I do know where I can get brushes which are different than the standard ubiquitous Yasutomo; but seriously, I don’t know what I’m doing where it comes to art supplies, in Asian stationery stores. I can’t read the packaging (it’s usually not in English, I can’t read any dialect of written Chinese, and I largely can only read phonetics in Japanese), and I’m not sure of the properties of the types of hair used — except that white is goat hair, soft and absorbent.
I’m really not even certain the types of brushes I find in an Asian stationery store, are suitable for the type of work I do (neither Chinese brush painting nor sumi-e nor calligraphy). And paying $30+ for one brush, when I don’t know what I’m getting or how to use it, is a bit of a risk.

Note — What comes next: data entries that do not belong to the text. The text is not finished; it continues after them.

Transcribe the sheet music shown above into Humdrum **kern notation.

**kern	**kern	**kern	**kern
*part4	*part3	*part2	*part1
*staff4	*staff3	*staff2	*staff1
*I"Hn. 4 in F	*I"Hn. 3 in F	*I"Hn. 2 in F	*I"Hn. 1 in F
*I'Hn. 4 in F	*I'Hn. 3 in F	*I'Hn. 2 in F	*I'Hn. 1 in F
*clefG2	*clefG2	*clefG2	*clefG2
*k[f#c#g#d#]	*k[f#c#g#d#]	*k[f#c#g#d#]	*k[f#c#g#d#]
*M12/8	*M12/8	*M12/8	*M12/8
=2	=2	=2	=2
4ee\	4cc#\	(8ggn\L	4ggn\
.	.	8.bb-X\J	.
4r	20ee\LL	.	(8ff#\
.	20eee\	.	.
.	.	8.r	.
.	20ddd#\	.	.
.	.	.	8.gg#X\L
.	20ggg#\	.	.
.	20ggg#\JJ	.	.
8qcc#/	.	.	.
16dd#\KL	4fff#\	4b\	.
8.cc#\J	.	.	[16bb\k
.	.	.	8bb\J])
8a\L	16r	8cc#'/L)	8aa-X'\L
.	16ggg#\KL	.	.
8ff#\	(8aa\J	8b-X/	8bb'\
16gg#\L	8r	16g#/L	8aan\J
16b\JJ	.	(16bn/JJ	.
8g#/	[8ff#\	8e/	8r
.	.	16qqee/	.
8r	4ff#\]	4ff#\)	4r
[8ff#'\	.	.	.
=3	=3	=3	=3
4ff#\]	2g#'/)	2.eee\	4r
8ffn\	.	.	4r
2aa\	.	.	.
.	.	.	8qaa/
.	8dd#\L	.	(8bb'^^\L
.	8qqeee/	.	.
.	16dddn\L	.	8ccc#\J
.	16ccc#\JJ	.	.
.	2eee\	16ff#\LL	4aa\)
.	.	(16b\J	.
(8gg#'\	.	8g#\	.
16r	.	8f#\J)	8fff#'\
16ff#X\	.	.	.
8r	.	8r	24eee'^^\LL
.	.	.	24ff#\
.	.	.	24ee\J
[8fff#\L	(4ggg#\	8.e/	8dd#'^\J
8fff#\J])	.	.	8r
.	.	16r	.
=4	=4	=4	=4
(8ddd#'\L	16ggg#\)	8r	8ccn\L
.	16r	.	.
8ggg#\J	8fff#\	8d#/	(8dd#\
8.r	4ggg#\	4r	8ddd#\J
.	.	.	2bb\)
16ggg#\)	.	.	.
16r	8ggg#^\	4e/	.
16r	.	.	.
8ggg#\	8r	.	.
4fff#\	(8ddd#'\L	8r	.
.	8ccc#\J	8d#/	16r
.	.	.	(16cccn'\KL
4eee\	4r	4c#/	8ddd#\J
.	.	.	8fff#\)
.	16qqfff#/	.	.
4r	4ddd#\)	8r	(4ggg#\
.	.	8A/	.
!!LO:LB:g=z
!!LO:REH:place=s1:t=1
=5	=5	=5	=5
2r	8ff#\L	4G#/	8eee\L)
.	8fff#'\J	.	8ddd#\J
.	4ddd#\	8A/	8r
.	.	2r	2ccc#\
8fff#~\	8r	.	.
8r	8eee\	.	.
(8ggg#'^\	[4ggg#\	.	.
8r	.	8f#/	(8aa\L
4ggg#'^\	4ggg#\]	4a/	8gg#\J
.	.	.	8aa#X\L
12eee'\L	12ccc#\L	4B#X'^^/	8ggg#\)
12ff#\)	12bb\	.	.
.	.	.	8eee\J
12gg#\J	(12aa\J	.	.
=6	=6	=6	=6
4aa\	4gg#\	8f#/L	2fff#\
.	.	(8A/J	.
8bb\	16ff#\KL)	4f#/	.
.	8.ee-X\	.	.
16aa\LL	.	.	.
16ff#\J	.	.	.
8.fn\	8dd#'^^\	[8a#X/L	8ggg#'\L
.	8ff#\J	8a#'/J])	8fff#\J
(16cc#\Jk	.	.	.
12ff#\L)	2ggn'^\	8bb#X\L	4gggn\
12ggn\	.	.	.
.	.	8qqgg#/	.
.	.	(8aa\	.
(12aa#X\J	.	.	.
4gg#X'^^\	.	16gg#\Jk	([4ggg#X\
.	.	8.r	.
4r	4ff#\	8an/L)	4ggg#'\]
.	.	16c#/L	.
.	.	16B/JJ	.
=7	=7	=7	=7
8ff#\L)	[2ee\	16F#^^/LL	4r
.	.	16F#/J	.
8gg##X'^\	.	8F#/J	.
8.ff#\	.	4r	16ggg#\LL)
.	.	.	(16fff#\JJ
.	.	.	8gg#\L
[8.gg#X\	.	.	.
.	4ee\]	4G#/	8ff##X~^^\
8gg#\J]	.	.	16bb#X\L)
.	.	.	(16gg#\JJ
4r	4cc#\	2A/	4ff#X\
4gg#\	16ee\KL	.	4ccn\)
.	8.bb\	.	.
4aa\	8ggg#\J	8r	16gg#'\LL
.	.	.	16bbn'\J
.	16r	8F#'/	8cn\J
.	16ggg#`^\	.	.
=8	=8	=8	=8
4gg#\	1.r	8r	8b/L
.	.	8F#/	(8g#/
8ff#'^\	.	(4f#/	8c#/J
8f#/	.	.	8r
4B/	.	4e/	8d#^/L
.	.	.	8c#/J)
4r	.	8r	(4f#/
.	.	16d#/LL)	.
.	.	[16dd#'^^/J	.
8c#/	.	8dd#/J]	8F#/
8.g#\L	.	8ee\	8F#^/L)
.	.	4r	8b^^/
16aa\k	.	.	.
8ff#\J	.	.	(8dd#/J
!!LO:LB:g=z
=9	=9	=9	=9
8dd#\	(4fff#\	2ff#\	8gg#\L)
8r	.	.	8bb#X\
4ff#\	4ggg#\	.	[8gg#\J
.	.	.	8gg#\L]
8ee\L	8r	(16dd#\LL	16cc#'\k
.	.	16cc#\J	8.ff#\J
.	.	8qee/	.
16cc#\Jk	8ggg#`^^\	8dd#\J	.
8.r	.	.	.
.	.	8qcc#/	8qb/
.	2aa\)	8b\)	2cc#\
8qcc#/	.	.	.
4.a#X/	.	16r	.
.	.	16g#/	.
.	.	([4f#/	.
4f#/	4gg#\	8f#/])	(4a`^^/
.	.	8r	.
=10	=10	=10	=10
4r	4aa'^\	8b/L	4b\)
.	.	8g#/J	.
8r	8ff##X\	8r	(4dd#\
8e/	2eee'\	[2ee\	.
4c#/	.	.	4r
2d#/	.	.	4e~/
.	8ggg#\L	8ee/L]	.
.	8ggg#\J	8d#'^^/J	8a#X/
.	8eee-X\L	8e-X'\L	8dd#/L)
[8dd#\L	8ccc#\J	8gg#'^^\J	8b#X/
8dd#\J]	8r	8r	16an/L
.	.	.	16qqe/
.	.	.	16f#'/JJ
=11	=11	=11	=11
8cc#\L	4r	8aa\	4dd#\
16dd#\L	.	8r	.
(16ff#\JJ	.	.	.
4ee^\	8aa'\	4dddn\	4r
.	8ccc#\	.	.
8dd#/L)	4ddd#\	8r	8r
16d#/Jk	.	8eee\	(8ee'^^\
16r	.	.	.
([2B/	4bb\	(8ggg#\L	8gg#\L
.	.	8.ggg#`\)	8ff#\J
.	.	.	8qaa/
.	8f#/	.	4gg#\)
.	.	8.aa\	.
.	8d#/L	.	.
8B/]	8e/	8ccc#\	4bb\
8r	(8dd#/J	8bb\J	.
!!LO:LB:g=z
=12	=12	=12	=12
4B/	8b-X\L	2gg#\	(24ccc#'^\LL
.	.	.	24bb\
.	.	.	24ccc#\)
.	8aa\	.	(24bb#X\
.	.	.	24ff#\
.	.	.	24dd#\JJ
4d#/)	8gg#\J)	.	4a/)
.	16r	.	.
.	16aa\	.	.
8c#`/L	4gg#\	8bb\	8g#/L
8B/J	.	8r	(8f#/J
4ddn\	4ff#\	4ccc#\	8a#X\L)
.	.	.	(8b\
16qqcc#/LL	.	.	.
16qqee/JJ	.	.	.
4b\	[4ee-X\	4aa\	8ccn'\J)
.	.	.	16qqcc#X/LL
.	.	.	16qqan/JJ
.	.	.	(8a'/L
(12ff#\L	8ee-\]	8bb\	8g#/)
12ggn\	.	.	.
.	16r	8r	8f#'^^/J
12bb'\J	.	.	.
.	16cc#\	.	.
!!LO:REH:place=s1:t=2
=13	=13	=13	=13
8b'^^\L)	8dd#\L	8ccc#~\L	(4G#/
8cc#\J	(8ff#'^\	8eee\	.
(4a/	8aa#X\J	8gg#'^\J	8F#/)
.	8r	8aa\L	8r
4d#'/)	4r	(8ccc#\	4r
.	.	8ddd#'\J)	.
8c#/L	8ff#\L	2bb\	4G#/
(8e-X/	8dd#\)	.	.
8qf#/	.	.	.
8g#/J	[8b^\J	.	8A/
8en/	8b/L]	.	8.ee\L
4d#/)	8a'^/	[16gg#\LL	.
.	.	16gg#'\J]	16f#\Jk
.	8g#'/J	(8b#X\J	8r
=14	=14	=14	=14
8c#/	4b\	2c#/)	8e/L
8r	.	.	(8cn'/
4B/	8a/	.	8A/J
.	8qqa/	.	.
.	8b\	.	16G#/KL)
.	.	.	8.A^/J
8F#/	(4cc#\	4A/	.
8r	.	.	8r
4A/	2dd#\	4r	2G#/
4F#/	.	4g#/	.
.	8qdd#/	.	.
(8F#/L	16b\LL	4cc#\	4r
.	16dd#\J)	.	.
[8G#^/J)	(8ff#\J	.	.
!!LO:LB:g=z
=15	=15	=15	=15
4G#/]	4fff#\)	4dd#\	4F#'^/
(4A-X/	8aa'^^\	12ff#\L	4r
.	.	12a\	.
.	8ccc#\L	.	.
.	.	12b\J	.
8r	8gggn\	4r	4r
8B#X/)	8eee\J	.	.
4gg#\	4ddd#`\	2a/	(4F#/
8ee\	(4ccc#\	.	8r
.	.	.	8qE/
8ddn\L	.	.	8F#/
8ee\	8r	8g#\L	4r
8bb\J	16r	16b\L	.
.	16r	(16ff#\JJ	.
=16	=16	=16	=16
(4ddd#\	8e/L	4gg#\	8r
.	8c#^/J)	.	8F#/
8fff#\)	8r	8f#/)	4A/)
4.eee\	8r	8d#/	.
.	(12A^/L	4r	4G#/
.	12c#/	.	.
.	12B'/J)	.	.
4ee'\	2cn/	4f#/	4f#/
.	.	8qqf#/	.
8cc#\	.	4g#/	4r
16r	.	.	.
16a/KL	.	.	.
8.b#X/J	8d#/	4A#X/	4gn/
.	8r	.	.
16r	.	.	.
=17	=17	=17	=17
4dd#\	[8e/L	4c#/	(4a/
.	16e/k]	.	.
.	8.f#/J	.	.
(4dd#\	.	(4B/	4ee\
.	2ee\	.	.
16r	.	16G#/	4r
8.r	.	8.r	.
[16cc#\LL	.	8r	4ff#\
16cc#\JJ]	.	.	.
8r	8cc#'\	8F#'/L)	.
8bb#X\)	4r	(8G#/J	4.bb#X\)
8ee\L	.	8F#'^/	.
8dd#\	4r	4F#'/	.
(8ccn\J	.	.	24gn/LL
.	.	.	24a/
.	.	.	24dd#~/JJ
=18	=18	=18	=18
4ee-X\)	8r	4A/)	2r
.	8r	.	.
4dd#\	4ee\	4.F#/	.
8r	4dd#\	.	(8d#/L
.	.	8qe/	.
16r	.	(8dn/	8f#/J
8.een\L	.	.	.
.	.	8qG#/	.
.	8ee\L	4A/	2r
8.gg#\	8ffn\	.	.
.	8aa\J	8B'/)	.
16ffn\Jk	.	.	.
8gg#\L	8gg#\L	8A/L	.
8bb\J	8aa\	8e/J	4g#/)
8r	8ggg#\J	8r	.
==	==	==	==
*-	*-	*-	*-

The obvious thing to do, is ask someone who is knowledgeable about this to accompany me, or to ask a salesperson about the differences between the brushes. The thing is — I really don’t know how much salespeople know about the products (or how to use them), as versus just being there to enable financial transactions.
I do have some Princeton Neptune brushes, though I didn’t use them with the traditional gouache, earlier. I’m not sure how they’ll fare with it. They’re extremely soft, and my gouache is so old that some of it has dried out. (I was wrong, by the way: it does seem that I have a few tubes left over from 2007; they’re just paint cakes in there, like the ones my teacher recovered. I believe I did throw out some which I couldn’t open, maybe five years ago, though.)
That is, it takes some working of water into the paint, before the paint is usable…and I’m not sure the Neptunes are really stiff enough to handle it.
That’s not at all to get into the thought of using the Neptunes with acrylic gouache. I’m thinking I’ll definitely need to use a firmer watercolor or all-media brush, for that. For one thing, I don’t want to gum up my Neptunes with acrylic; I’m intending to use them exclusively with transparent watercolor and Ecolines. Maybe traditional gouache, if they can handle it. Not Liquitex acrylic gouache.
Neptunes are very soft and absorbent, made to mimic squirrel; maybe turning out better. The last time I used them (with the Ecoline, “transparent watercolors,” about a week ago), I could dip a loaded brush into a drop or two of yellow and not get a lot of color transfer, because the brush was sucking up the yellow and not discharging. That doesn’t happen if you mash the brush into the yellow to mix it; only if you touch the yellow and allow capillary action to draw it up.
That was fairly amazing.
The last thing I’ll mention…is that I’m very certain that my skill level with paints does not rival my skill with pencil or ink. But I can remedy that, with time and practice. It shouldn’t be drudgery; I love dense and fluid color, too much for that. Right now, I also have more books than I care to mention (?) on painting and color, that I haven’t read. I want to get to them. Maybe it will be more productive than reading about politics…
One response to “Not quite square-one”
I love how you wrote this down and your experiments you’ve done with your art. You sound so knowledgeable. I really want to see your art now.